→ REQUIRED WORK
The expected output is exactly the lines below, starting at the line with "Le formule per" and ending at the line with "punti alla curva**", both included; no other line belongs in it.

(Collected data)
□ □ □

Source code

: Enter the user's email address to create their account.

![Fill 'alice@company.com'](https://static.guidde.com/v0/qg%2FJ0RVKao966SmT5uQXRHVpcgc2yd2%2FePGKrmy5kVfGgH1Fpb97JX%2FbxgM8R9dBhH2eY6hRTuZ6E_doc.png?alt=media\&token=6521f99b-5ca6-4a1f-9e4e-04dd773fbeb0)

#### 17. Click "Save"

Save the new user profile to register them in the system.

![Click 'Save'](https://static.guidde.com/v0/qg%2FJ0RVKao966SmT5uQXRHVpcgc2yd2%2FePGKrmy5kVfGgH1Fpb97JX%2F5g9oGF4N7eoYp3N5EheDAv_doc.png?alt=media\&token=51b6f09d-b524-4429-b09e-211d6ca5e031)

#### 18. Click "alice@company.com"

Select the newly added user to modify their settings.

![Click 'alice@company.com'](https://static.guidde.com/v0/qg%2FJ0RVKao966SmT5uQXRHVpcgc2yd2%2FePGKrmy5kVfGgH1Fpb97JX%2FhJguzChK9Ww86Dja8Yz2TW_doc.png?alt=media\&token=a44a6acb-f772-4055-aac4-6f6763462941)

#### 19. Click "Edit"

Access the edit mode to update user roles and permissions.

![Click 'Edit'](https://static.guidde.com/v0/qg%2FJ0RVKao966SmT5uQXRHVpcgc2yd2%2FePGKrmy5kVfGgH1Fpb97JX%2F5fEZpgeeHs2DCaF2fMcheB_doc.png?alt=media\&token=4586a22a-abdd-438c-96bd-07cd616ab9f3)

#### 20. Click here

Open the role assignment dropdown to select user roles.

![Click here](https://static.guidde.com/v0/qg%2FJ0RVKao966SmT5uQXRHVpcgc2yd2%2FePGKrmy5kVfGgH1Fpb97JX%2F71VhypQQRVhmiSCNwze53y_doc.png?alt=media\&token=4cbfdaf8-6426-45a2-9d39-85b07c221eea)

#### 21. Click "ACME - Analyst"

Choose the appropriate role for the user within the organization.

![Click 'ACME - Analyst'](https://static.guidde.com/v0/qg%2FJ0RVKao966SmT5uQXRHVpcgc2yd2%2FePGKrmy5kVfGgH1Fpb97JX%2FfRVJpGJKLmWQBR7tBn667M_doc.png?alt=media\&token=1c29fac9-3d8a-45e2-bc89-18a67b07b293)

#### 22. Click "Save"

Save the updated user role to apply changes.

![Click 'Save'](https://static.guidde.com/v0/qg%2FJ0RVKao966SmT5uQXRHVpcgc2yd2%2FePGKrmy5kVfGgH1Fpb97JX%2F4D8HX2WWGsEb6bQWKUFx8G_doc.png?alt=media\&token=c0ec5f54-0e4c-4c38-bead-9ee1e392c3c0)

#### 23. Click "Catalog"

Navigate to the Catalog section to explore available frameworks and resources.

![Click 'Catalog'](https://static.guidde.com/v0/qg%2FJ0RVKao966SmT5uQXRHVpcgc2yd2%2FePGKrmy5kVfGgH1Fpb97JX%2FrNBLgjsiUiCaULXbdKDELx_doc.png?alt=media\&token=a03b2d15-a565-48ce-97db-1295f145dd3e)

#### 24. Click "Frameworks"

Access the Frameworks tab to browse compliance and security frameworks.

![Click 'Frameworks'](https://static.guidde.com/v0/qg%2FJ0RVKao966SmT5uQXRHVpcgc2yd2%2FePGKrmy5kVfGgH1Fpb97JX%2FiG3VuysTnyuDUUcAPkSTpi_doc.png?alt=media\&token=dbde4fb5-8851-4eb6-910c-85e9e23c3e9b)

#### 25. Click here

□ □ □

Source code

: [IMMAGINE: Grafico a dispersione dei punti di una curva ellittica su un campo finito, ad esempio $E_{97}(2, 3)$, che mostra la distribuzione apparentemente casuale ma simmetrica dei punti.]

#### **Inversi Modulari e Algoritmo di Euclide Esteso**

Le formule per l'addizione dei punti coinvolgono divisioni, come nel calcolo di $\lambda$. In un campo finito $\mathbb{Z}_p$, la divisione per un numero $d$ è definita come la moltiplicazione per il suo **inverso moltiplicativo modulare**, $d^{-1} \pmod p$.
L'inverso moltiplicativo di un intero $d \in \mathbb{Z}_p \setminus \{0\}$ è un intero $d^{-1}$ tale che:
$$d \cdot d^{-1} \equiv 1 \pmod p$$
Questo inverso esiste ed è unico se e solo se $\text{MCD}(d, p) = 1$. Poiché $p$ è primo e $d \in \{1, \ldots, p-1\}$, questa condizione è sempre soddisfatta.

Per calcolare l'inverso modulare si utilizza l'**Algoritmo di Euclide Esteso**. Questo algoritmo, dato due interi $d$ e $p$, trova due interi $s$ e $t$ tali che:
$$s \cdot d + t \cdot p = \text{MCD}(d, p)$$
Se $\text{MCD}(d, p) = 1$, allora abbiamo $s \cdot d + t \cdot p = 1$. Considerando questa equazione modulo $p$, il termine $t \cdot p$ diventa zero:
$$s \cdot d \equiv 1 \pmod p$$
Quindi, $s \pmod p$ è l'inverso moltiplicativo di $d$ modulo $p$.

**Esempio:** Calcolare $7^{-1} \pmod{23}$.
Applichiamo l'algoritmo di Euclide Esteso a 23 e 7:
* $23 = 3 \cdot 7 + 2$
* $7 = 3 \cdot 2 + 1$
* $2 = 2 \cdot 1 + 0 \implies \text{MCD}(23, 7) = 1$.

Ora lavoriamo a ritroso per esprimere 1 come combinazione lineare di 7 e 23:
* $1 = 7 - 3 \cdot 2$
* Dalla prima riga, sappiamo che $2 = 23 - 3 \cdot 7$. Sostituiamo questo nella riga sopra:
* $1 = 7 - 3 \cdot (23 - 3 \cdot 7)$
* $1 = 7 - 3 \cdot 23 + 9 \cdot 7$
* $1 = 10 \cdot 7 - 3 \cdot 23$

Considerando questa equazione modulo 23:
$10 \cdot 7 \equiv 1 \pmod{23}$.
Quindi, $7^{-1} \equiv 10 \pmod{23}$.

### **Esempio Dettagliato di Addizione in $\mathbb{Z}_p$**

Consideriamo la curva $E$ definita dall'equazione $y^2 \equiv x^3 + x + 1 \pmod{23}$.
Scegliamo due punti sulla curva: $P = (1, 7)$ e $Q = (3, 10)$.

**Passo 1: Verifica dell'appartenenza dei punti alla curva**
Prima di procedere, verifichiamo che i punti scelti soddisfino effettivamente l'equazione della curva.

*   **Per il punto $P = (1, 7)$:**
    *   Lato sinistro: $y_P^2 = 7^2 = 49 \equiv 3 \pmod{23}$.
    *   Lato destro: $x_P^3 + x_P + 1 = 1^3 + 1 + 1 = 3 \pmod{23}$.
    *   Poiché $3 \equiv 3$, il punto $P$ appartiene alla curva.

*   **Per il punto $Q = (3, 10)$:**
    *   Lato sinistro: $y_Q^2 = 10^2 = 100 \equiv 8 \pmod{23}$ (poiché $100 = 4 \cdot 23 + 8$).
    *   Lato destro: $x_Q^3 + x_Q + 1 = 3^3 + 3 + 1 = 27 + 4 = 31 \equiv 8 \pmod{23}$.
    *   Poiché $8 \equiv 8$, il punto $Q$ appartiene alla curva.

□ □ □

→ FINISHED EXERCISE
Le formule per l'addizione dei punti coinvolgono divisioni, come nel calcolo di $\lambda$. In un campo finito $\mathbb{Z}_p$, la divisione per un numero $d$ è definita come la moltiplicazione per il suo **inverso moltiplicativo modulare**, $d^{-1} \pmod p$.
L'inverso moltiplicativo di un intero $d \in \mathbb{Z}_p \setminus \{0\}$ è un intero $d^{-1}$ tale che:
$$d \cdot d^{-1} \equiv 1 \pmod p$$
Questo inverso esiste ed è unico se e solo se $\text{MCD}(d, p) = 1$. Poiché $p$ è primo e $d \in \{1, \ldots, p-1\}$, questa condizione è sempre soddisfatta.

Per calcolare l'inverso modulare si utilizza l'**Algoritmo di Euclide Esteso**. Questo algoritmo, dato due interi $d$ e $p$, trova due interi $s$ e $t$ tali che:
$$s \cdot d + t \cdot p = \text{MCD}(d, p)$$
Se $\text{MCD}(d, p) = 1$, allora abbiamo $s \cdot d + t \cdot p = 1$. Considerando questa equazione modulo $p$, il termine $t \cdot p$ diventa zero:
$$s \cdot d \equiv 1 \pmod p$$
Quindi, $s \pmod p$ è l'inverso moltiplicativo di $d$ modulo $p$.

**Esempio:** Calcolare $7^{-1} \pmod{23}$.
Applichiamo l'algoritmo di Euclide Esteso a 23 e 7:
* $23 = 3 \cdot 7 + 2$
* $7 = 3 \cdot 2 + 1$
* $2 = 2 \cdot 1 + 0 \implies \text{MCD}(23, 7) = 1$.

Ora lavoriamo a ritroso per esprimere 1 come combinazione lineare di 7 e 23:
* $1 = 7 - 3 \cdot 2$
* Dalla prima riga, sappiamo che $2 = 23 - 3 \cdot 7$. Sostituiamo questo nella riga sopra:
* $1 = 7 - 3 \cdot (23 - 3 \cdot 7)$
* $1 = 7 - 3 \cdot 23 + 9 \cdot 7$
* $1 = 10 \cdot 7 - 3 \cdot 23$

Considerando questa equazione modulo 23:
$10 \cdot 7 \equiv 1 \pmod{23}$.
Quindi, $7^{-1} \equiv 10 \pmod{23}$.

### **Esempio Dettagliato di Addizione in $\mathbb{Z}_p$**

Consideriamo la curva $E$ definita dall'equazione $y^2 \equiv x^3 + x + 1 \pmod{23}$.
Scegliamo due punti sulla curva: $P = (1, 7)$ e $Q = (3, 10)$.

**Passo 1: Verifica dell'appartenenza dei punti alla curva**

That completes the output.